Les accusations croisées
A l’audience, la prévenue a réitéré des accusations de viol à l’encontre du père des enfants. Ces déclarations avaient déjà été portées devant la justice, mais la plainte initiale a été classée sans suite. Marina D. affirme maintenir ses propos. La femme de 55 ans évoque des intrusions et un harcèlement technologique supposé : "Je sais très bien ce que j’ai vécu et je m’en souviens à la minute près. Ce monsieur est un pervers. Il a un comportement déviant dès que sa compagne est absente."
Une personnalité fragile
Marina D. a expliqué que ses difficultés avec l’alcool et ses séjours en hôpitaux psychiatriques, évoqués par son fils aîné, étaient derrière elle. Elle a précisé avoir été hospitalisée une seule fois, à sa demande, à la suite d’un burn-out et d’une période de fragilité après son divorce, et qu’elle avait réglé ses problèmes d’alcool. Son casier judiciaire indique toutefois une suspension de permis en 2024 pour conduite en état d’ivresse.

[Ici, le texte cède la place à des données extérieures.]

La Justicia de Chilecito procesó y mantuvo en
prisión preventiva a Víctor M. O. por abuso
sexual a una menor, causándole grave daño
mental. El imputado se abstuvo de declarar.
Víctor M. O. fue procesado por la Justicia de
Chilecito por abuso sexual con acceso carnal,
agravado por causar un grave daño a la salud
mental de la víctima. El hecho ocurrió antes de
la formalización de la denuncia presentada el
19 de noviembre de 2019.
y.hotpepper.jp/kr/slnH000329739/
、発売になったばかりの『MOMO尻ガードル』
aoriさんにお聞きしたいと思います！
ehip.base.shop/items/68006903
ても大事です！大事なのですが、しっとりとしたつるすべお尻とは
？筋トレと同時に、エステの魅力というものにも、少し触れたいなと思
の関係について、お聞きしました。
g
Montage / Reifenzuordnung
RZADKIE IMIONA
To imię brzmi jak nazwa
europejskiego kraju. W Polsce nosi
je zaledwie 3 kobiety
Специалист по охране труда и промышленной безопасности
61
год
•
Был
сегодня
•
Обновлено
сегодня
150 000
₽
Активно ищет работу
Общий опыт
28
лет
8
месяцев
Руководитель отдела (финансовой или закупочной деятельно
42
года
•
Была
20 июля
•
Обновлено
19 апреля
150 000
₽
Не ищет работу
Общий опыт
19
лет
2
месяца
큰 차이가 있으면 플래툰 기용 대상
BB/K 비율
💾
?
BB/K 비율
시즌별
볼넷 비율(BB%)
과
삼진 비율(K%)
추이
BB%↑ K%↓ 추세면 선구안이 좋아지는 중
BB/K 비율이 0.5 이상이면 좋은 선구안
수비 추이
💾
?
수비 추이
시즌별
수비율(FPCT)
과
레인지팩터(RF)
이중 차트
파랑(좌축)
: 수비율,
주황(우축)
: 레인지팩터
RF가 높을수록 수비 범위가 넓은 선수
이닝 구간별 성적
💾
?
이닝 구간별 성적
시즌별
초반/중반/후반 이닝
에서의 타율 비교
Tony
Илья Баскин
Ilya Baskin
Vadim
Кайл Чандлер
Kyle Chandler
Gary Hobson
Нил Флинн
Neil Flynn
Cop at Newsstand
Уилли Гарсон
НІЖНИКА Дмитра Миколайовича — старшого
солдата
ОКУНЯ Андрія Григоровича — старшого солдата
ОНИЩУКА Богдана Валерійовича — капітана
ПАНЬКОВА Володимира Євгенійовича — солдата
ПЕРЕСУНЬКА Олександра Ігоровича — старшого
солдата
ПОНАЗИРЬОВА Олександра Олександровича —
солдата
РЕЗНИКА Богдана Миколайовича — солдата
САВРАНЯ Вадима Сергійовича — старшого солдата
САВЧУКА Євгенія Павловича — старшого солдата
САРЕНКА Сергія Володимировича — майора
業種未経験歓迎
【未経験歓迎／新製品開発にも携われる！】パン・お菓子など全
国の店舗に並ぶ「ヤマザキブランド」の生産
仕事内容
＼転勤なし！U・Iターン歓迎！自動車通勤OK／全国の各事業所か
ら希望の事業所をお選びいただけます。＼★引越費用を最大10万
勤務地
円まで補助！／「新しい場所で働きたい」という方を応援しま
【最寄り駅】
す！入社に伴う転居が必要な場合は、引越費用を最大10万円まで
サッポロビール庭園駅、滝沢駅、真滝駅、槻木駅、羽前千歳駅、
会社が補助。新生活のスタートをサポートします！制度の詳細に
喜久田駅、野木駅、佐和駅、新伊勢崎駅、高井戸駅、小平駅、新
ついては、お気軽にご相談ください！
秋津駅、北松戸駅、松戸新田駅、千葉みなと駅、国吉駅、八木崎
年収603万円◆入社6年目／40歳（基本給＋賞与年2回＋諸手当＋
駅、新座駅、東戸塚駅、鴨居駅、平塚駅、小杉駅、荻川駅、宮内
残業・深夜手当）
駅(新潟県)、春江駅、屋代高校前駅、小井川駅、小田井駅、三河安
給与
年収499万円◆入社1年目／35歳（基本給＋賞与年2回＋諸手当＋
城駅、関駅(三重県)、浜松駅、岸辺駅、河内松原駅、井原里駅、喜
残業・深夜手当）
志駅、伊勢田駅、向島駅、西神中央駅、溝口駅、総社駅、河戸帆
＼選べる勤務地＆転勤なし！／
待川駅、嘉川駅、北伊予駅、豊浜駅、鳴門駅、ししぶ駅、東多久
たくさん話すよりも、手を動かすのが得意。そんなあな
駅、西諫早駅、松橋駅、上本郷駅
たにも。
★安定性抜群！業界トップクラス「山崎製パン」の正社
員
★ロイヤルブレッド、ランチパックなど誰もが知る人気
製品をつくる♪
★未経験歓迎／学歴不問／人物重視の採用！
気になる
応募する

"Conflit de voisinage exacerbé"
L’expert qui a examiné la femme a relevé une "sensibilité" et des "idées paranoïdes liées au voisinage", sans constater d’altération ou d’abolition de son discernement. La procureure a résumé la situation comme un conflit de voisinage "vraiment exacerbé." Les certificats médicaux font état de crises d’angoisse et de cauchemars pour la mère et ses trois filles, auxquelles un médecin a délivré deux jours d’ITT.